• Given information
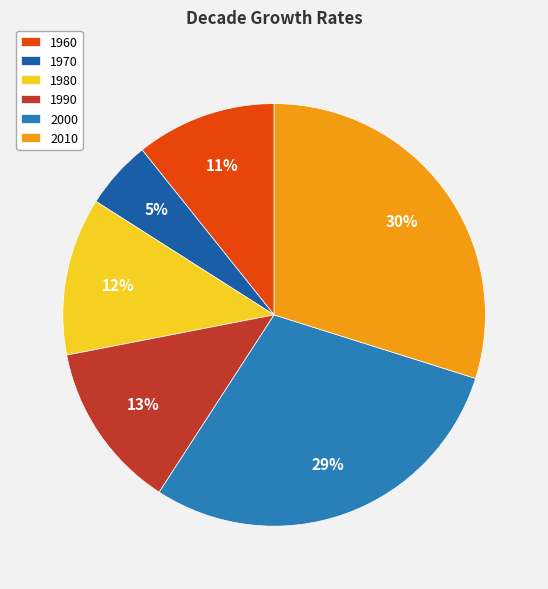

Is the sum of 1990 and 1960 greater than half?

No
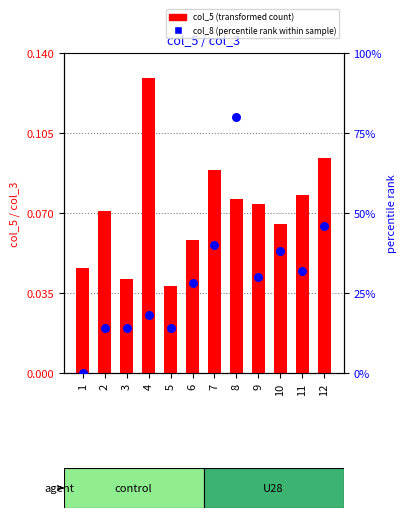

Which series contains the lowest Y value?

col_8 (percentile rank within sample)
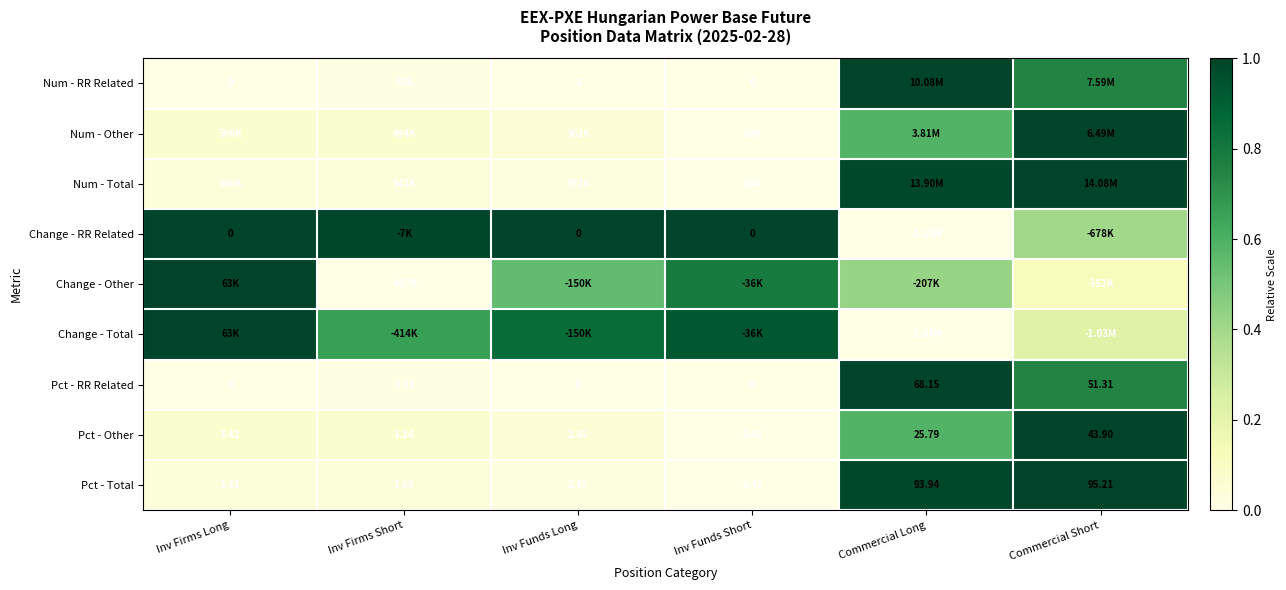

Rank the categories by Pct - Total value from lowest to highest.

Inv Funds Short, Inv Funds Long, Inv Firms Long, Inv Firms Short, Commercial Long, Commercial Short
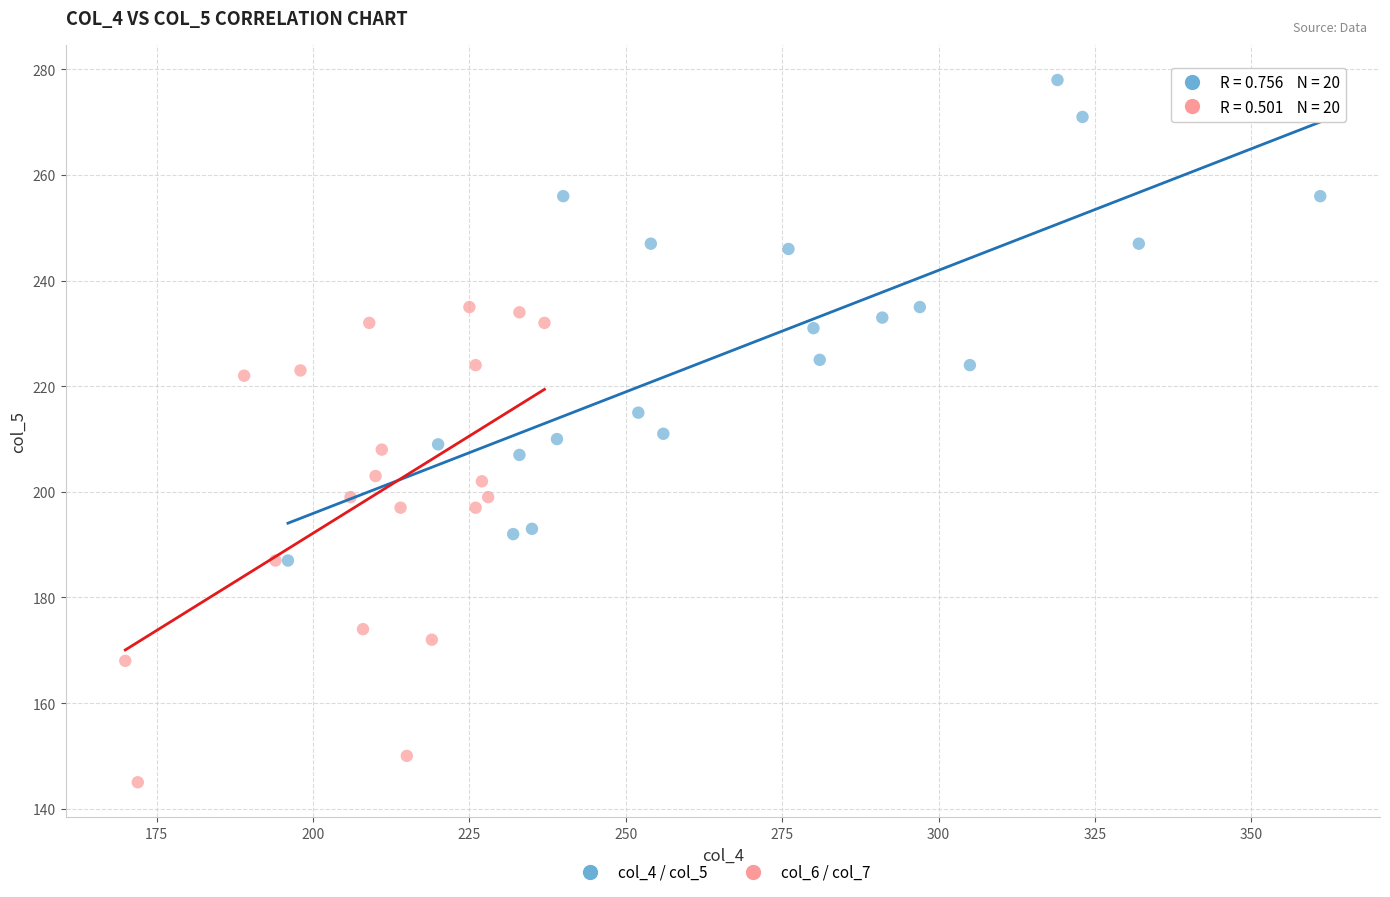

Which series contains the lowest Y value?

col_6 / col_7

• Exercise prompt
Copy out the material word for word, starting at the line containing "Inv Funds Short, Inv" and continuing to the end of the material, with both ends included. Leave out the pictures.

• Solution below
Inv Funds Short, Inv Funds Long, Inv Firms Long, Inv Firms Short, Commercial Long, Commercial Short

Which series contains the lowest Y value?

col_6 / col_7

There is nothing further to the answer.